Given that the 2,2′-bipyridine can adopt an s-cis or an s-trans conformation, we thought it would be interesting to analyze the conformation of 2,2′-bipyridine in the solid state in published multi-component crystals. Therefore, three searches were conducted separately on the CSD (version 5.51, March 2020) (Figures S8–S10) using the search fragments depicted in Figure 5. The first search was conducted using BPY. The search produced 78 hits. Of the 78 hits, only 10 adopt the s-cis geometry, and the remaining 68 adopt the s-trans geometry. Of these 68 that adopt the s-trans geometry, 46 have an s-trans planar configuration with torsion angles of 180°. The rest have torsion angles between 143° and 179°. The second search was conducted on a monoprotonated 2,2′-bipyridine fragment (BPY H⁺). The search produced 57 hits, with all the monoprotonated 2,2′-bipyridine, except 1 (CCDC ref code OGAVOJ), adopting an s-cis conformation. The third search was conducted on a biprotonated 2,2′-bipyridine (BPY 2H⁺). This search produced 14 hits, and of these, only 2 adopt an s-cis conformation (both with CCDC ref code KAPKES). The other 12 adopt an s-trans conformation in which 4 are s-trans planar. In the present study, the monoprotonated 2,2′-bipyridine in the multi-component crystal of BPY H⁺·OXA⁻ adopts an s-cis conformation with a dihedral angle of 5.7°, whilst the 2,2′-bipyridine in BPY·SUC structure adopts an s-trans planar conformation with an N–C–C–N of 180°.

4. Conclusions

In summary, two new multi-component crystals containing 2,2′-bipyridine and maleic acid (BPY 2H⁺·2MAL⁻) and, 2,2′-bipyridine and oxalic acid (BPY H⁺·OXA⁻) were synthesized and characterized. The intermolecular interactions in the two new salts, as well as the reported co-crystal, bipyridine and succinic acid (BPY·SUC), were analyzed using CrystalExplorer. It was found that BPY H⁺·OXA⁻ has the highest percentage of O···H and C···H interactions and the highest melting point compared to the other two multi-component crystals.
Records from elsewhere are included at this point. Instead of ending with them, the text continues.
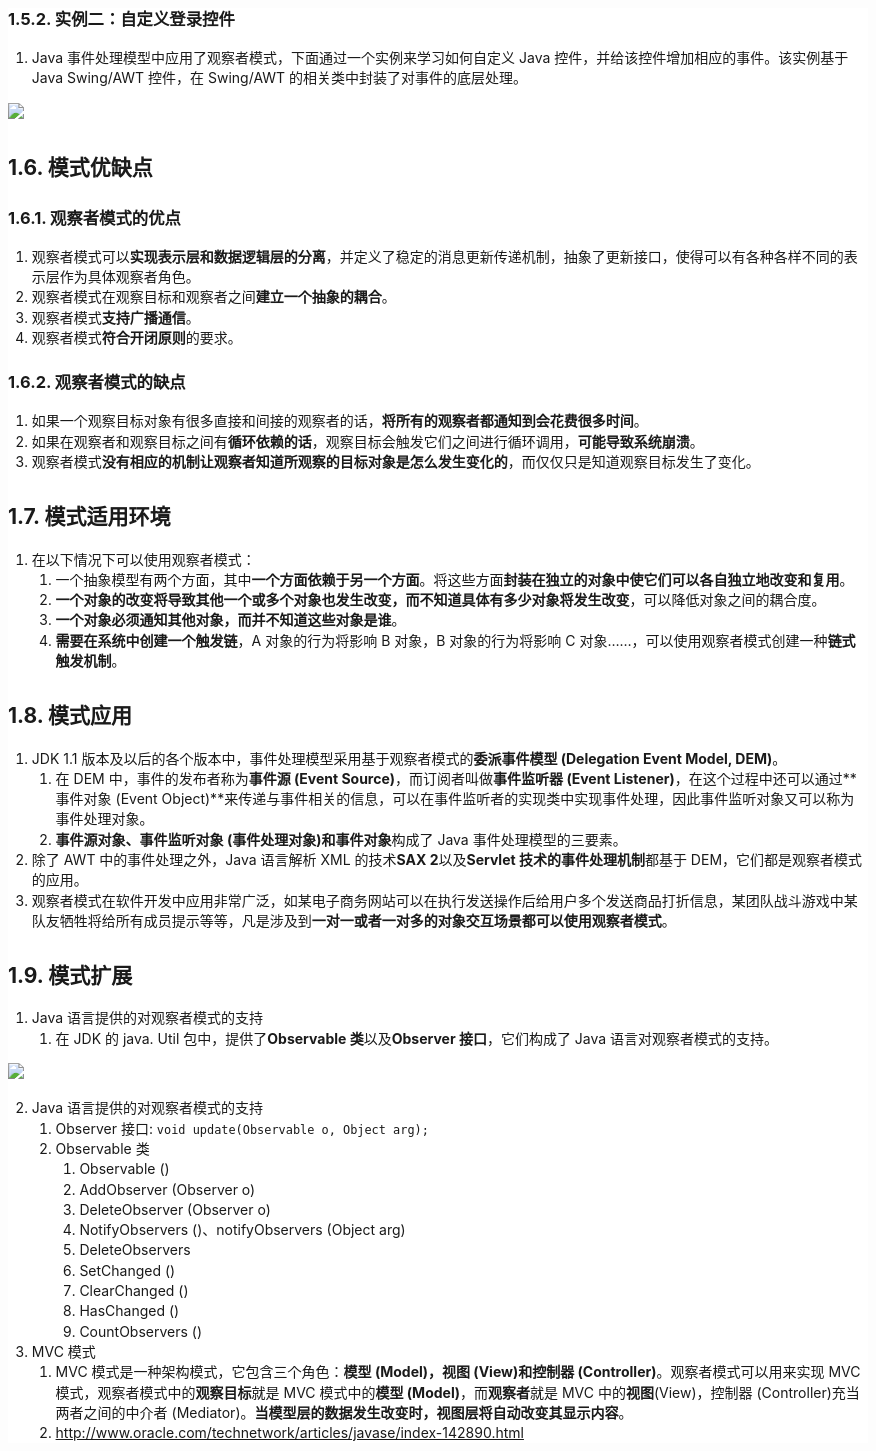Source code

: ### 1.5.2. 实例二：自定义登录控件
1. Java 事件处理模型中应用了观察者模式，下面通过一个实例来学习如何自定义 Java 控件，并给该控件增加相应的事件。该实例基于 Java Swing/AWT 控件，在 Swing/AWT 的相关类中封装了对事件的底层处理。

![](https://spricoder.oss-cn-shanghai.aliyuncs.com/2021-Software-System-Design/img/lec06/5.png)

## 1.6. 模式优缺点

### 1.6.1. 观察者模式的优点
1. 观察者模式可以**实现表示层和数据逻辑层的分离**，并定义了稳定的消息更新传递机制，抽象了更新接口，使得可以有各种各样不同的表示层作为具体观察者角色。
2. 观察者模式在观察目标和观察者之间**建立一个抽象的耦合**。
3. 观察者模式**支持广播通信**。
4. 观察者模式**符合开闭原则**的要求。

### 1.6.2. 观察者模式的缺点
1. 如果一个观察目标对象有很多直接和间接的观察者的话，**将所有的观察者都通知到会花费很多时间**。
2. 如果在观察者和观察目标之间有**循环依赖的话**，观察目标会触发它们之间进行循环调用，**可能导致系统崩溃**。
3. 观察者模式**没有相应的机制让观察者知道所观察的目标对象是怎么发生变化的**，而仅仅只是知道观察目标发生了变化。

## 1.7. 模式适用环境
1. 在以下情况下可以使用观察者模式：
   1. 一个抽象模型有两个方面，其中**一个方面依赖于另一个方面**。将这些方面**封装在独立的对象中使它们可以各自独立地改变和复用**。
   2. **一个对象的改变将导致其他一个或多个对象也发生改变，而不知道具体有多少对象将发生改变**，可以降低对象之间的耦合度。
   3. **一个对象必须通知其他对象，而并不知道这些对象是谁**。
   4. **需要在系统中创建一个触发链**，A 对象的行为将影响 B 对象，B 对象的行为将影响 C 对象……，可以使用观察者模式创建一种**链式触发机制**。

## 1.8. 模式应用
1. JDK 1.1 版本及以后的各个版本中，事件处理模型采用基于观察者模式的**委派事件模型 (Delegation Event Model, DEM)**。
   1. 在 DEM 中，事件的发布者称为**事件源 (Event Source)**，而订阅者叫做**事件监听器 (Event Listener)**，在这个过程中还可以通过**事件对象 (Event Object)**来传递与事件相关的信息，可以在事件监听者的实现类中实现事件处理，因此事件监听对象又可以称为事件处理对象。
   2. **事件源对象、事件监听对象 (事件处理对象)和事件对象**构成了 Java 事件处理模型的三要素。
2. 除了 AWT 中的事件处理之外，Java 语言解析 XML 的技术**SAX 2**以及**Servlet 技术的事件处理机制**都基于 DEM，它们都是观察者模式的应用。
3. 观察者模式在软件开发中应用非常广泛，如某电子商务网站可以在执行发送操作后给用户多个发送商品打折信息，某团队战斗游戏中某队友牺牲将给所有成员提示等等，凡是涉及到**一对一或者一对多的对象交互场景都可以使用观察者模式**。

## 1.9. 模式扩展
1. Java 语言提供的对观察者模式的支持
   1. 在 JDK 的 java. Util 包中，提供了**Observable 类**以及**Observer 接口**，它们构成了 Java 语言对观察者模式的支持。

![](https://spricoder.oss-cn-shanghai.aliyuncs.com/2021-Software-System-Design/img/lec06/6.png)

2. Java 语言提供的对观察者模式的支持
   1. Observer 接口: `void update(Observable o, Object arg);`
   2. Observable 类
      1. Observable ()
      2. AddObserver (Observer o)
      3. DeleteObserver (Observer o)
      4. NotifyObservers ()、notifyObservers (Object arg)
      5. DeleteObservers
      6. SetChanged ()
      7. ClearChanged ()
      8. HasChanged ()
      9. CountObservers ()
3. MVC 模式
   1. MVC 模式是一种架构模式，它包含三个角色：**模型 (Model)，视图 (View)和控制器 (Controller)**。观察者模式可以用来实现 MVC 模式，观察者模式中的**观察目标**就是 MVC 模式中的**模型 (Model)**，而**观察者**就是 MVC 中的**视图**(View)，控制器 (Controller)充当两者之间的中介者 (Mediator)。**当模型层的数据发生改变时，视图层将自动改变其显示内容**。
   2. http://www.oracle.com/technetwork/articles/javase/index-142890.html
A search conducted on the CSD indicated that 59% of BPY in multi-component crystal structures adopt the s-trans planar conformation while in the multi-component crystal structures of monoprotonated 2,2′-bipyridine and biprotonated 2,2′-bipyridine 98% of the BPY H⁺ adopt the s-cis geometry and 85% of the BPY 2H⁺ adopt the s-trans, respectively.